◆ Problem to work on: Write the listing out again word for word, leaving each picture behind.

◆ Data for the task:
○ ○ ○ ○ ○ ○ ○

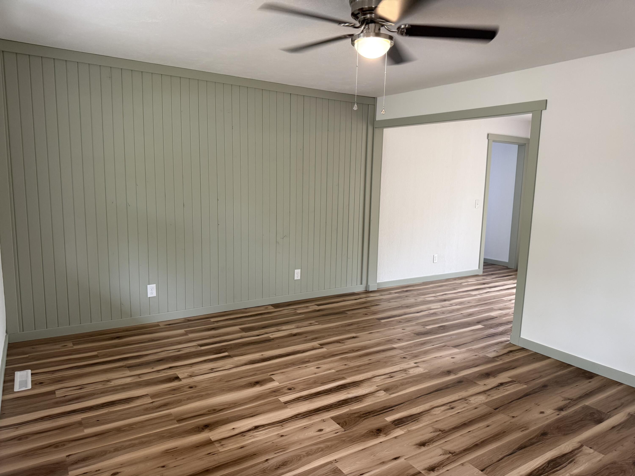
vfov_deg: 56.8
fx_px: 440
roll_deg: -1.5
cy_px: 238
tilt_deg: -7.5
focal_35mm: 24
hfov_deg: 71.6
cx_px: 318
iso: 200
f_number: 1.78
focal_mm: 6.76
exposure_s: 1/60
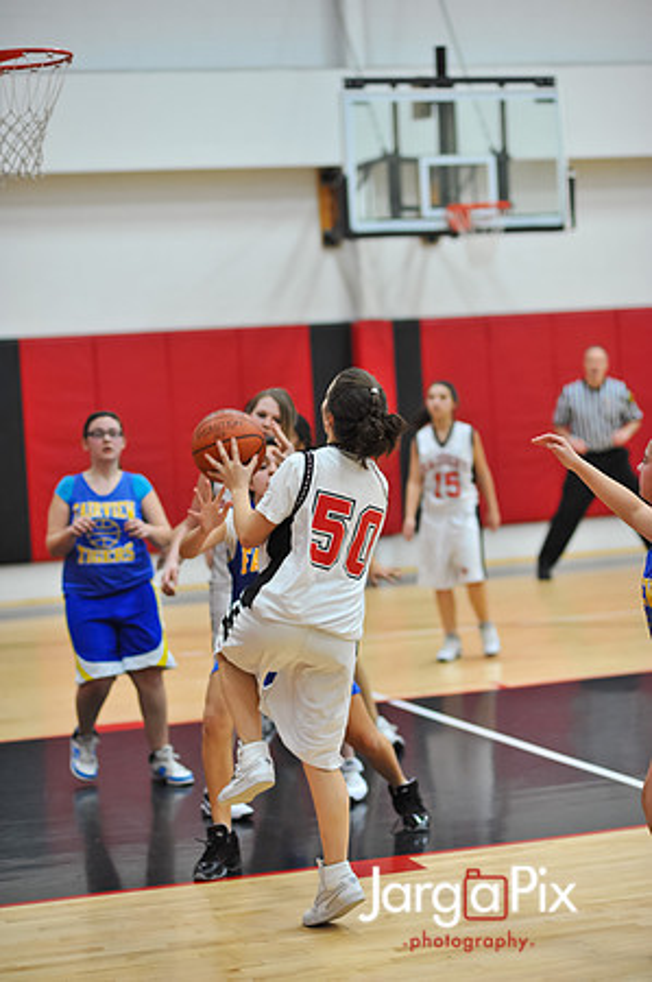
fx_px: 2314
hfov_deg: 16.0
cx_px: 326
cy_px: 491
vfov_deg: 23.9
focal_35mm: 85
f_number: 2.2
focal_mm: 85
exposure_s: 1/500
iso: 1600
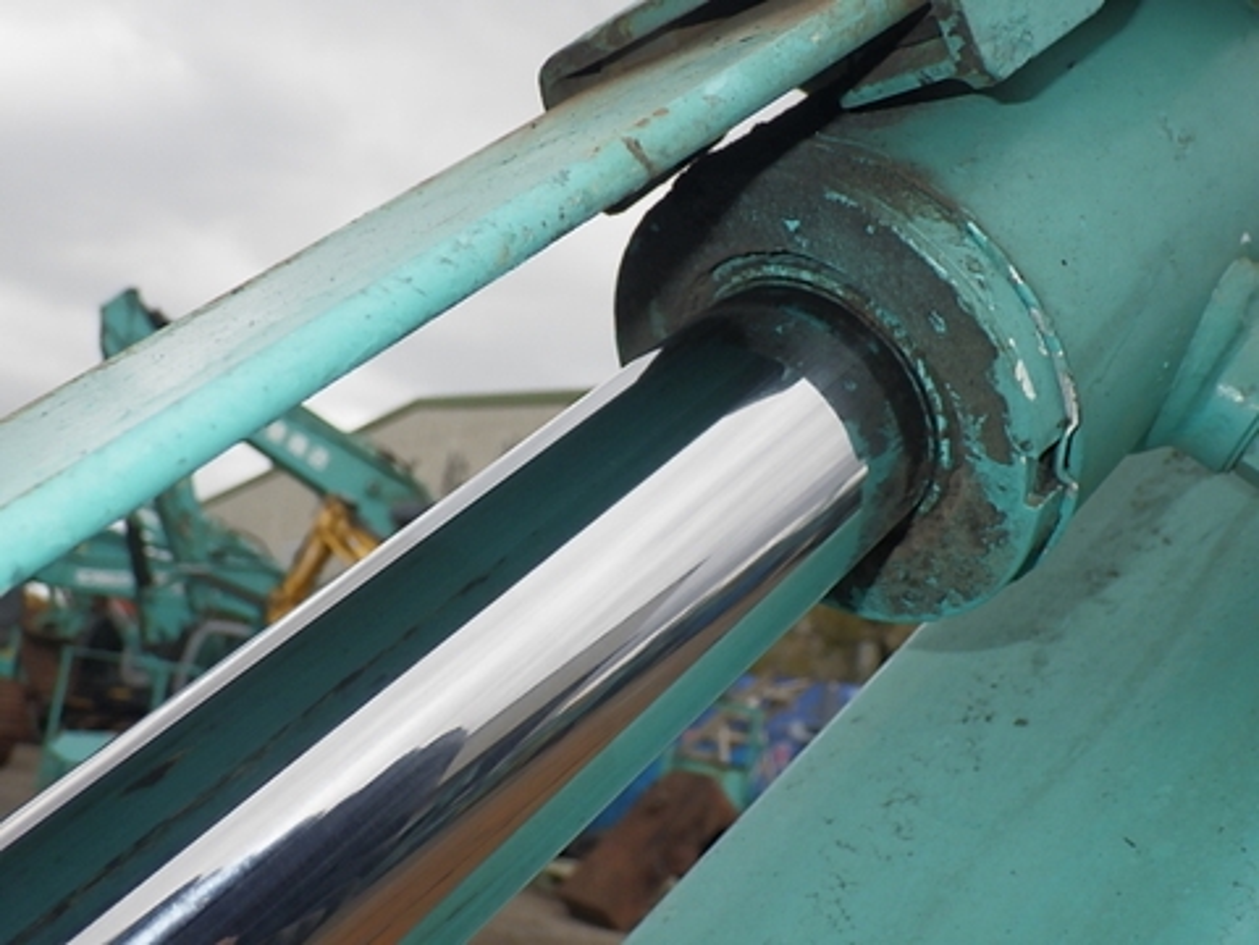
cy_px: 472
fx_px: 1528
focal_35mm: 42
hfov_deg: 44.8
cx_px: 630
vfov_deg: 34.3
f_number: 4.2
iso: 250
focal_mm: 7.5
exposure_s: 1/320
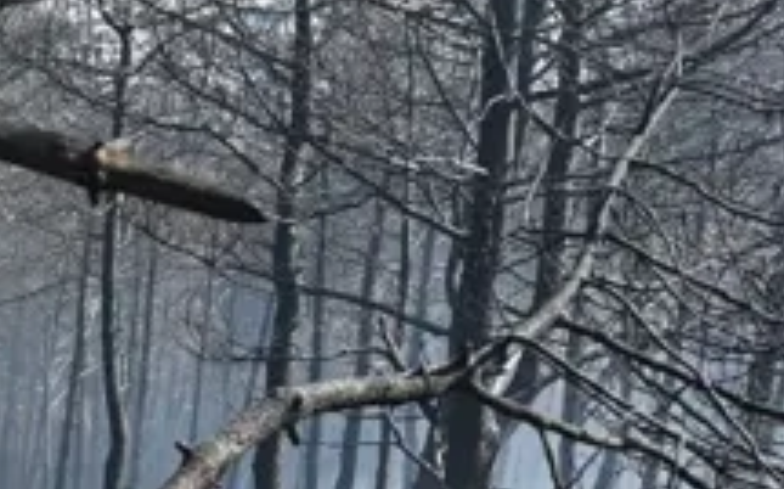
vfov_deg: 12.9
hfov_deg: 19.9
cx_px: -77
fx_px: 2135
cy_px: 453
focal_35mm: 100
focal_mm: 24
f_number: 4
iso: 125
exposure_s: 1/500
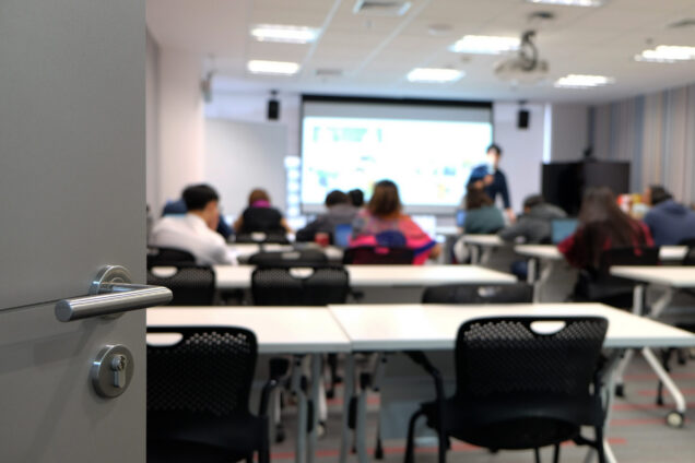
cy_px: 232
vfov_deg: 40.0
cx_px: 348
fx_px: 637
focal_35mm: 33
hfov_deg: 57.2
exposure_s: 1/34
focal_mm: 22.3
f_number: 3.2
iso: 800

○ ○ ○ ○ ○ ○ ○

◆ Exercise response:
vfov_deg: 56.8
fx_px: 440
roll_deg: -1.5
cy_px: 238
tilt_deg: -7.5
focal_35mm: 24
hfov_deg: 71.6
cx_px: 318
iso: 200
f_number: 1.78
focal_mm: 6.76
exposure_s: 1/60
fx_px: 2314
hfov_deg: 16.0
cx_px: 326
cy_px: 491
vfov_deg: 23.9
focal_35mm: 85
f_number: 2.2
focal_mm: 85
exposure_s: 1/500
iso: 1600
cy_px: 472
fx_px: 1528
focal_35mm: 42
hfov_deg: 44.8
cx_px: 630
vfov_deg: 34.3
f_number: 4.2
iso: 250
focal_mm: 7.5
exposure_s: 1/320
vfov_deg: 12.9
hfov_deg: 19.9
cx_px: -77
fx_px: 2135
cy_px: 453
focal_35mm: 100
focal_mm: 24
f_number: 4
iso: 125
exposure_s: 1/500
cy_px: 232
vfov_deg: 40.0
cx_px: 348
fx_px: 637
focal_35mm: 33
hfov_deg: 57.2
exposure_s: 1/34
focal_mm: 22.3
f_number: 3.2
iso: 800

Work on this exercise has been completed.